Schlussbild: Der neue Adam scheitert – vorerst, es war noch zu früh. Aber Ernst Ellert, der immer schon für die Zukunft gestanden hat, ist wieder gegenwärtig.

Die leitende Idee ist im aktuellen Zyklus klar: Rhodan sucht seine verschollene Heimat, die von allen verleugnet wird – in einer Welt, in der eine zwielichtige Macht alle Faktenbasis und die Geschichte entzogen hat. Es war ein Angriff nicht auf die Materie der Menschheit, ihre Raumschiffe und Planeten, sondern auf ihr Selbstbild, auf ihren Geist. Und diese Macht sollte aus Gründen handeln, aus für sie lebenswichtigen Gründen.

Mit der mythologisierten Erde wollten wir an eine alte Serien-Prophezeiung anknüpfen. Und dieses Prinzip des Rückblicks sollte immer wieder aufscheinen: Rhodan begegnet auf der Suche nach »seiner« Erde Stationen seiner jungen Jahre ein zweites Mal: dem Wegasystem, den Topsidern, den … lassen wir die mal auf uns zukommen, es wird horribel genug.

Auch die Daheimgebliebenen haben ähnliche Wiederentdeckungen in neuer Hinsicht: M 13, Andromeda.

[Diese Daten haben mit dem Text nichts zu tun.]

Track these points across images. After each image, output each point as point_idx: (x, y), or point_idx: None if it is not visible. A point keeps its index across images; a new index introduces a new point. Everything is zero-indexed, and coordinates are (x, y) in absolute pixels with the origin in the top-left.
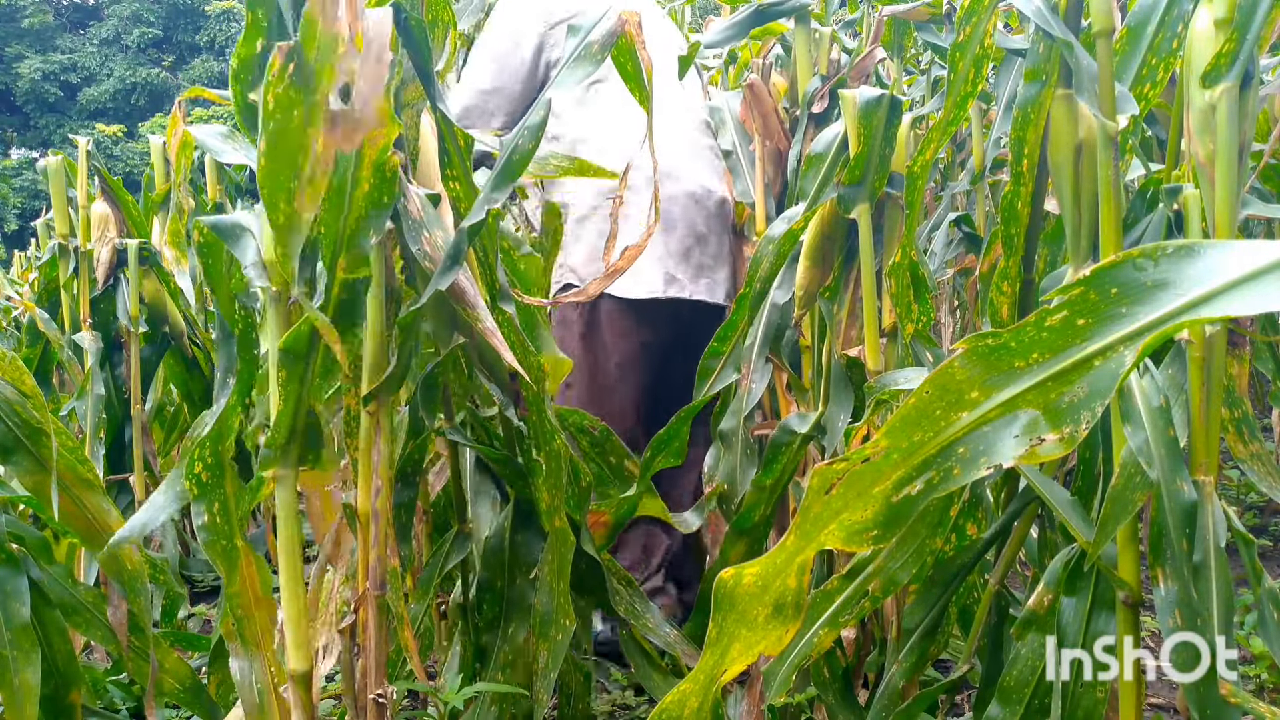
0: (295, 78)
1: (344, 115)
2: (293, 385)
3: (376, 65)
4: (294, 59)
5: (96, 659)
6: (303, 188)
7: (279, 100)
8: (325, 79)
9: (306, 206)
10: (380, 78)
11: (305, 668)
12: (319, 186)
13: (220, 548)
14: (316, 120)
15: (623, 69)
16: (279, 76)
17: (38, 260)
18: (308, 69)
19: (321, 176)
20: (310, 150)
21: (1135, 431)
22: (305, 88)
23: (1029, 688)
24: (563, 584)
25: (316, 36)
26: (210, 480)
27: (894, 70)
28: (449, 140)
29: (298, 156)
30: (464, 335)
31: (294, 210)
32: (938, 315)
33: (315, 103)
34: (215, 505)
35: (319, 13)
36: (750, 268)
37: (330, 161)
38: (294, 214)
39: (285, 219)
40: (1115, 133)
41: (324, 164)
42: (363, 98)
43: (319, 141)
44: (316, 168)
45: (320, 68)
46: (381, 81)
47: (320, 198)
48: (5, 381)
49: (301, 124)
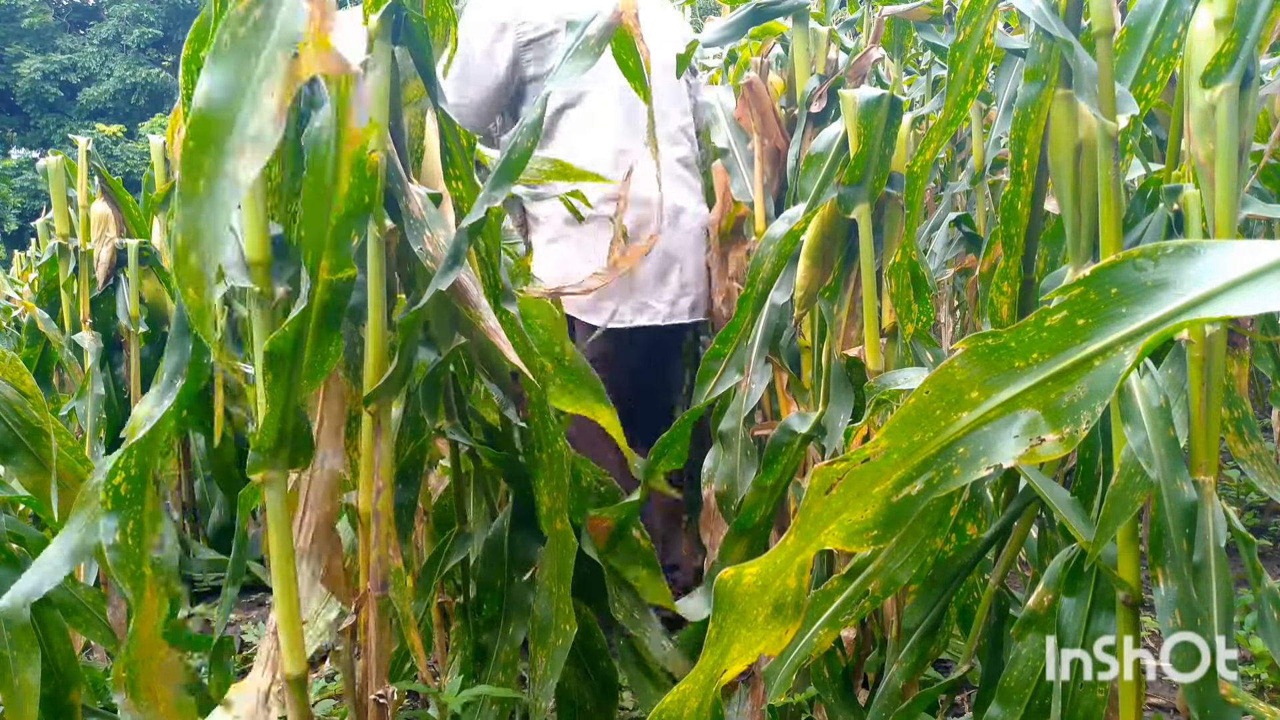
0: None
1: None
2: (279, 388)
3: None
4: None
5: (96, 659)
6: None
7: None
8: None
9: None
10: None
11: (300, 671)
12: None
13: (129, 572)
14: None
15: (622, 62)
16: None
17: (38, 260)
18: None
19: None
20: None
21: (1135, 431)
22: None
23: (1029, 688)
24: (563, 588)
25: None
26: (130, 494)
27: (894, 70)
28: (451, 139)
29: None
30: (465, 335)
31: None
32: (938, 315)
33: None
34: (130, 523)
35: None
36: (750, 268)
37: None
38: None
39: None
40: (1115, 133)
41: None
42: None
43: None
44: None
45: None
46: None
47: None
48: (5, 381)
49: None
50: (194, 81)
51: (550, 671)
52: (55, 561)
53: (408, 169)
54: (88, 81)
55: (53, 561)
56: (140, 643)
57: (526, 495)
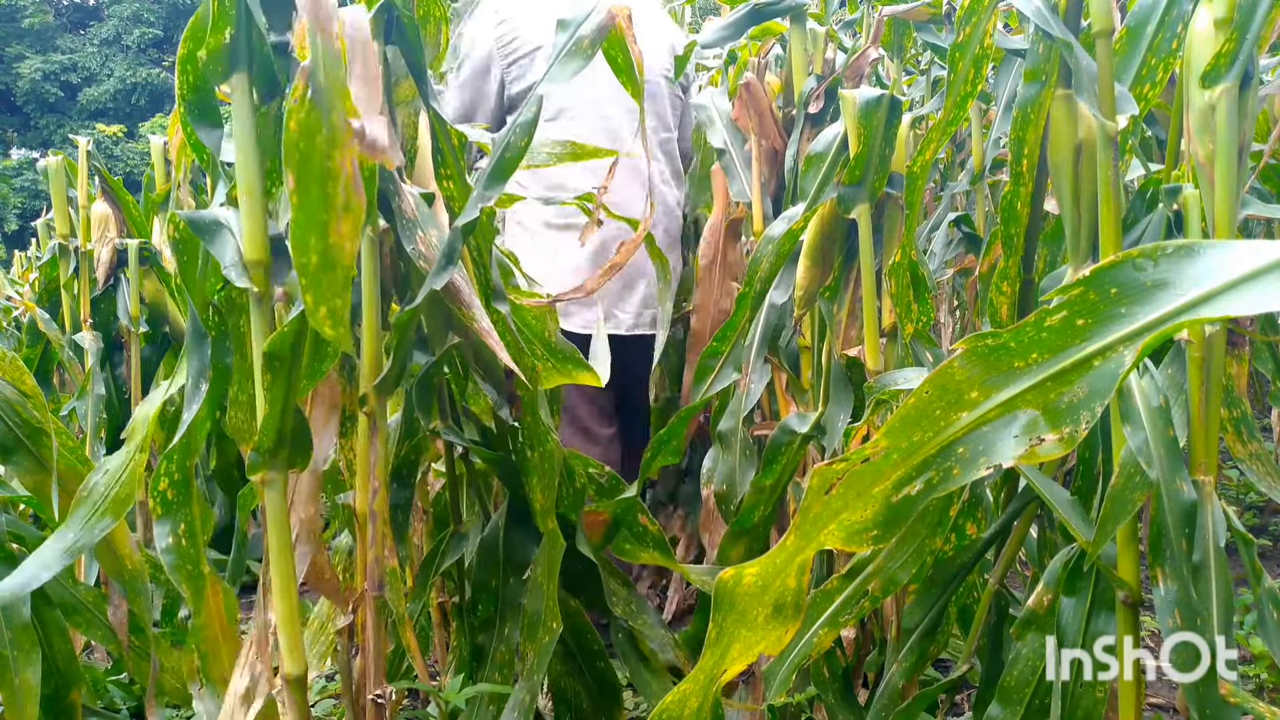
0: (314, 99)
1: (361, 134)
2: (278, 388)
3: (365, 65)
4: (311, 80)
5: (96, 659)
6: (338, 215)
7: (303, 126)
8: (339, 98)
9: (347, 236)
10: (375, 77)
11: (299, 671)
12: (358, 212)
13: (186, 572)
14: (340, 141)
15: (613, 62)
16: (301, 102)
17: (38, 260)
18: (322, 90)
19: (357, 201)
20: (340, 174)
21: (1135, 431)
22: (323, 109)
23: (1029, 688)
24: (552, 585)
25: (319, 52)
26: (176, 498)
27: (894, 70)
28: (443, 139)
29: (327, 184)
30: (459, 335)
31: (330, 244)
32: (938, 315)
33: (335, 124)
34: (181, 526)
35: (316, 27)
36: (749, 268)
37: (361, 183)
38: (332, 247)
39: (319, 256)
40: (1115, 133)
41: (356, 187)
42: (362, 104)
43: (347, 162)
44: (350, 192)
45: (331, 86)
46: (377, 81)
47: (361, 224)
48: (5, 381)
49: (325, 147)
50: (189, 81)
51: (537, 666)
52: (49, 556)
53: (401, 169)
54: (88, 81)
55: (47, 557)
56: (209, 637)
57: (521, 495)
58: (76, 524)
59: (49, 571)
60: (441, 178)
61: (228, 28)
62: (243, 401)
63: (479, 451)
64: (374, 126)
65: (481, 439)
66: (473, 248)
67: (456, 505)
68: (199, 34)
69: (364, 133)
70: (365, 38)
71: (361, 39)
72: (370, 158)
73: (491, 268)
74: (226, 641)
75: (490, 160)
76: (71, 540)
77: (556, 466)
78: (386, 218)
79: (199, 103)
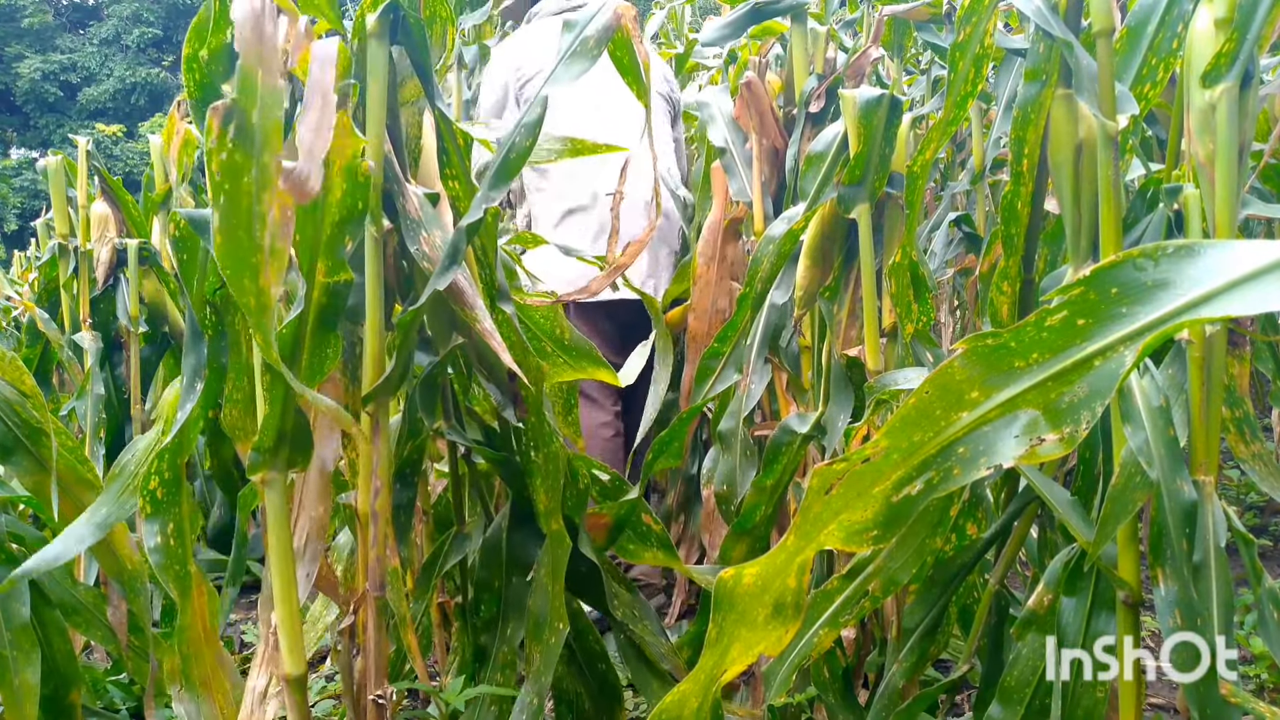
0: (238, 140)
1: (289, 174)
2: (278, 388)
3: (321, 113)
4: (232, 119)
5: (96, 659)
6: (266, 261)
7: (224, 168)
8: (273, 138)
9: (273, 281)
10: (325, 125)
11: (299, 671)
12: (283, 256)
13: (174, 573)
14: (269, 183)
15: (619, 63)
16: (220, 142)
17: (38, 260)
18: (252, 129)
19: (283, 244)
20: (267, 218)
21: (1135, 431)
22: (252, 149)
23: (1029, 688)
24: (557, 586)
25: (258, 91)
26: (166, 497)
27: (894, 70)
28: (448, 139)
29: (254, 227)
30: (463, 336)
31: (261, 287)
32: (938, 315)
33: (265, 164)
34: (170, 526)
35: (256, 63)
36: (750, 268)
37: (290, 226)
38: (262, 291)
39: (255, 299)
40: (1115, 133)
41: (284, 230)
42: (305, 148)
43: (274, 207)
44: (276, 235)
45: (266, 126)
46: (327, 128)
47: (285, 269)
48: (5, 381)
49: (253, 190)
50: (196, 80)
51: (544, 668)
52: (81, 531)
53: (405, 169)
54: (88, 81)
55: (79, 533)
56: (191, 639)
57: (524, 496)
58: (109, 500)
59: (82, 545)
60: (446, 178)
61: (229, 28)
62: (238, 400)
63: (482, 452)
64: (309, 169)
65: (485, 439)
66: (477, 248)
67: (459, 506)
68: (202, 34)
69: (293, 172)
70: (328, 85)
71: (325, 86)
72: (297, 199)
73: (496, 268)
74: (209, 643)
75: (495, 161)
76: (104, 516)
77: (561, 468)
78: (390, 218)
79: (207, 101)
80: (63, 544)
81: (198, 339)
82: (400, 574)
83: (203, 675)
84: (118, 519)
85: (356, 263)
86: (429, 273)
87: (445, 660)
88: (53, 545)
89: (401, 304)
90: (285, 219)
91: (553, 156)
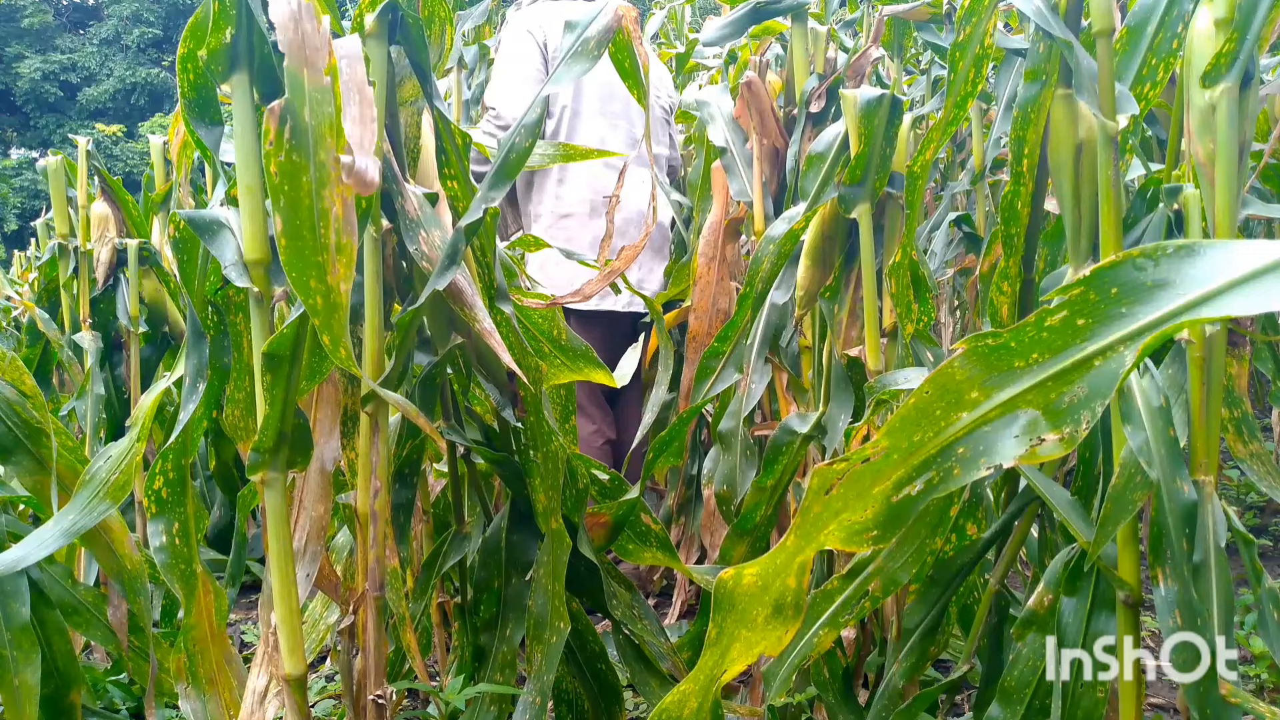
0: (294, 141)
1: (350, 168)
2: (278, 389)
3: (361, 107)
4: (288, 120)
5: (96, 659)
6: (333, 258)
7: (284, 169)
8: (327, 134)
9: (343, 277)
10: (371, 118)
11: (300, 671)
12: (350, 252)
13: (179, 572)
14: (328, 180)
15: (620, 65)
16: (277, 144)
17: (38, 260)
18: (305, 128)
19: (348, 239)
20: (330, 215)
21: (1135, 431)
22: (307, 148)
23: (1029, 688)
24: (558, 586)
25: (305, 89)
26: (171, 497)
27: (894, 70)
28: (446, 139)
29: (318, 225)
30: (462, 335)
31: (330, 286)
32: (938, 315)
33: (321, 162)
34: (175, 525)
35: (301, 63)
36: (750, 268)
37: (354, 221)
38: (331, 289)
39: (323, 299)
40: (1115, 133)
41: (348, 225)
42: (356, 141)
43: (337, 203)
44: (341, 231)
45: (319, 123)
46: (373, 123)
47: (354, 263)
48: (5, 381)
49: (313, 188)
50: (190, 80)
51: (546, 667)
52: (48, 535)
53: (404, 169)
54: (88, 81)
55: (46, 536)
56: (197, 637)
57: (524, 496)
58: (77, 507)
59: (45, 550)
60: (445, 178)
61: (228, 27)
62: (239, 400)
63: (482, 452)
64: (366, 162)
65: (484, 439)
66: (476, 248)
67: (459, 506)
68: (199, 33)
69: (353, 166)
70: (361, 78)
71: (358, 80)
72: (360, 191)
73: (495, 268)
74: (215, 642)
75: (494, 161)
76: (70, 522)
77: (560, 467)
78: (389, 218)
79: (200, 102)
80: (24, 549)
81: (200, 339)
82: (400, 574)
83: (209, 673)
84: (85, 527)
85: (356, 263)
86: (428, 273)
87: (445, 660)
88: (14, 550)
89: (401, 304)
90: (349, 214)
91: (544, 162)
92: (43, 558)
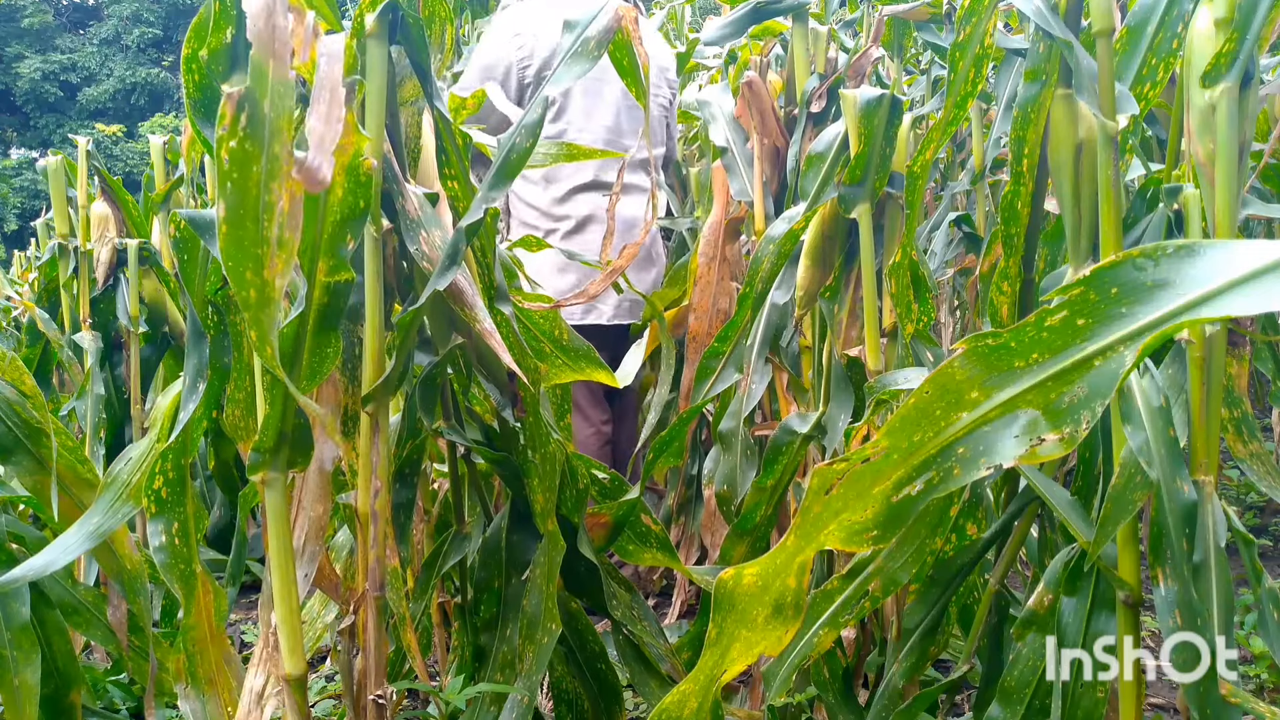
0: (249, 130)
1: (302, 164)
2: (279, 389)
3: (330, 106)
4: (245, 107)
5: (96, 659)
6: (273, 252)
7: (234, 156)
8: (284, 128)
9: (279, 272)
10: (335, 116)
11: (300, 671)
12: (290, 248)
13: (179, 572)
14: (279, 173)
15: (619, 65)
16: (231, 129)
17: (38, 260)
18: (263, 118)
19: (291, 234)
20: (275, 209)
21: (1135, 431)
22: (262, 138)
23: (1029, 688)
24: (551, 587)
25: (269, 81)
26: (170, 497)
27: (894, 70)
28: (447, 139)
29: (261, 217)
30: (463, 335)
31: (266, 280)
32: (938, 315)
33: (275, 154)
34: (175, 525)
35: (268, 54)
36: (750, 268)
37: (300, 217)
38: (266, 284)
39: (256, 292)
40: (1115, 132)
41: (292, 221)
42: (316, 139)
43: (284, 197)
44: (284, 226)
45: (277, 116)
46: (337, 119)
47: (292, 261)
48: (5, 381)
49: (262, 179)
50: (194, 80)
51: (536, 667)
52: (71, 541)
53: (404, 169)
54: (88, 81)
55: (68, 542)
56: (197, 637)
57: (524, 496)
58: (100, 510)
59: (71, 555)
60: (446, 178)
61: (229, 27)
62: (239, 399)
63: (482, 452)
64: (321, 160)
65: (484, 439)
66: (476, 248)
67: (459, 506)
68: (201, 34)
69: (305, 162)
70: (336, 78)
71: (333, 79)
72: (310, 189)
73: (495, 268)
74: (215, 642)
75: (495, 161)
76: (95, 525)
77: (558, 468)
78: (390, 218)
79: (205, 102)
80: (51, 553)
81: (200, 339)
82: (400, 574)
83: (208, 673)
84: (109, 529)
85: (356, 263)
86: (428, 273)
87: (445, 660)
88: (42, 554)
89: (401, 304)
90: (295, 210)
91: (546, 161)
92: (69, 562)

Klaus N. Frick schlug dafür den Titel »Mythos« vor ‒ was ja auch »Geschichte« heißt, in unserem Fall: Rhodan-Geschichte.

Und von Anfang an war klar: Die Reise würde ihn diesmal nicht nur hinaus, sondern hinein führen: in die Tiefen der eigenen Geschichte wie in die Tiefen seiner Erde. Schließlich rumort es dort.

Wir werden uns Gedanken darüber machen, ob und wie wir in Zukunft solche Grundideen verdeutlichen, sozusagen ein Wohin-die-Reise-geht rascher klar machen. Sozusagen einen Zyklus-Prospekt, ohne allzu viel zu verraten.